Africa accounts for nearly 19% of the global population, yet produces around 3% of the world's scientific research. The real-life implications are vast and include countries lagging behind economically, an over reliance on foreign technology and the lack of culturally appropriate, context specific responses to issues such as disease outbreak and food insecurity.
Now imagine a future in which African countries can mount timely, evidence-based responses to disease outbreaks from within the contexts where they emerge. A future where genomic surveillance enables faster outbreak detection, bioinformatics strengthens the development of locally relevant diagnostics and treatments, and data-driven agricultural research boosts crop resilience.
This vision underpins the establishment of the African Bioinformatics Institute (ABI), which aims to provide the tools, training, and infrastructure necessary for African researchers to participate fully and equitably in global research efforts. The Institute’s interim lead, Professor Nicola Mulder explains the imperatives behind ABI and its role in advancing African data sovereignty, scientific leadership, and research capacity.

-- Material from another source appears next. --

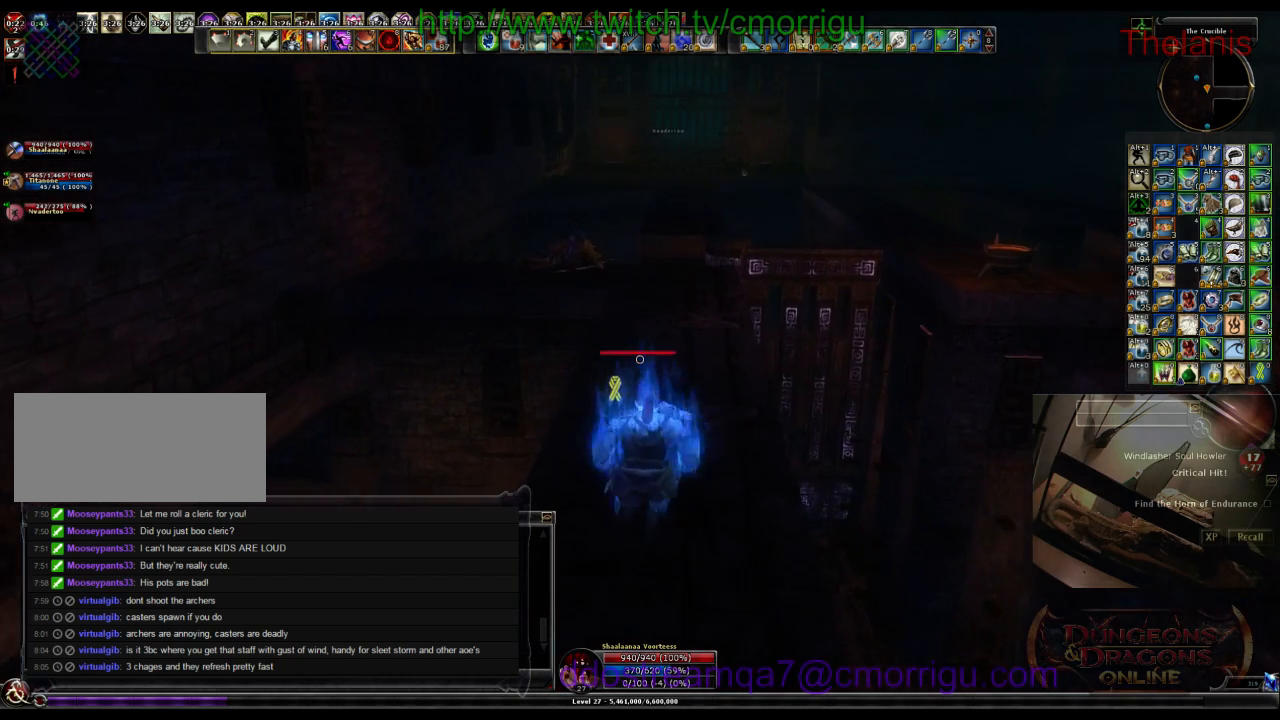
{"keys": ["w"], "events": []}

Q: What is the state of data governance on the continent? Why does it need to change?
A: Previously the global north worked with locals to get samples and then generated and analysed the data off the continent, meaning the African collaborators had less (or no) ownership of the data and forfeited prominent positions in authorship. Recognising the injustices, this has changed over time. But many projects still rely on international partners to help analyze the data, so local researchers and their students lose first or senior authorship on resulting publications.
This balance needs to shift. African scientists must be able to collect, generate and analyze their own data on the continent. Data governance policies should oversee data sharing to ensure it is as open as possible and as closed as necessary in line with consents (if human data), IP policies and data protection laws. Many countries have implemented data privacy laws over the last few years and data governance frameworks need to be updated to align with these.
ABI can increase awareness of the importance of robust and fair data governance, upskill African scientists in all aspects of data management and analysis, and also ensure that African datasets are FAIR – findable, accessible, interoperable and reusable. Making data FAIR requires skills, resources and access to data catalogs and repositories: all the things ABI can provide.
Q: What does it mean for Africa to own and analyse its own data?
A: It means that data generating projects are African led from start to finish. Local ownership of data empowers researchers to derive value from the data. The principal investigator knows the communities or contexts in which the data were collected, and is better informed to correctly interpret the data. They should be able to use the data to answer key research questions and have the potential to translate the outputs into actionable impact. We, at ABI, can equip them with the bioinformatics skills required to do this.
Q: Can you share examples of African-led projects where controlling data locally made a real impact?
A: In H3Africa, the projects were African-led, which meant that the PIs had control over their data and that the resulting publications were African-led. In some cases the PIs were also able to feed back findings to their communities to impact health.
Q: What are the biggest challenges to achieving data sovereignty in Africa, and how can they be overcome?
A: There are a number of challenges, including conforming with different country data privacy laws, limited data stewardship skills and resources, and data infrastructure for secure local data storage. In a changing data protection landscape, scientists need to navigate the laws, participant consents and funder data sharing requirements, many of which may be unaligned.
If data cannot move, secure research environments are required for safe analysis of data without data being downloaded. Setting this up and sustaining it requires money, IT infrastructure and skills. Hosting data in local African repositories also requires long term funding and the right skills and infrastructure. Given the potential impact of local use of data, governments should invest in these skills and infrastructure. Such efforts can be supported through ABI, as many of the data challenges are common across the continent.
Q: How do you see ABI contributing to Africa’s data sovereignty?
A: ABI can address the skills gap for implementing data governance frameworks through coordinated training in areas not always covered by traditional degree programs, such as ethics, data curation and stewardship, IT infrastructure for biomedical data, data and data security. ABI can raise awareness of existing data governance frameworks and policies, and help countries to adopt international data sharing standards such as GA4GH to ensure secure, responsible and ethical use and sharing of data.
ABI members have several years of experience in FAIR data management and building African data resources. With sustainable funding, the institute can develop and provide African data repositories and help to make datasets FAIR.The benefit the ABI provides is bringing together diverse skills to solve these diverse, yet common, challenges.
Conclusion
Africa, with its exceptional biodiversity, diverse human populations and expanding research programmes, is rich in data. Scientists across the continent are conducting impactful research. But this work can be hampered by misaligned data governance policies, limited skills, resources, and infrastructure. ABI seeks to support African-led data generation, analysis, and sharing by providing training in data stewardship, bioinformatics, ethics, and secure data management. By building on the existing talent, the institute can help ensure that African researchers and communities benefit from their own data.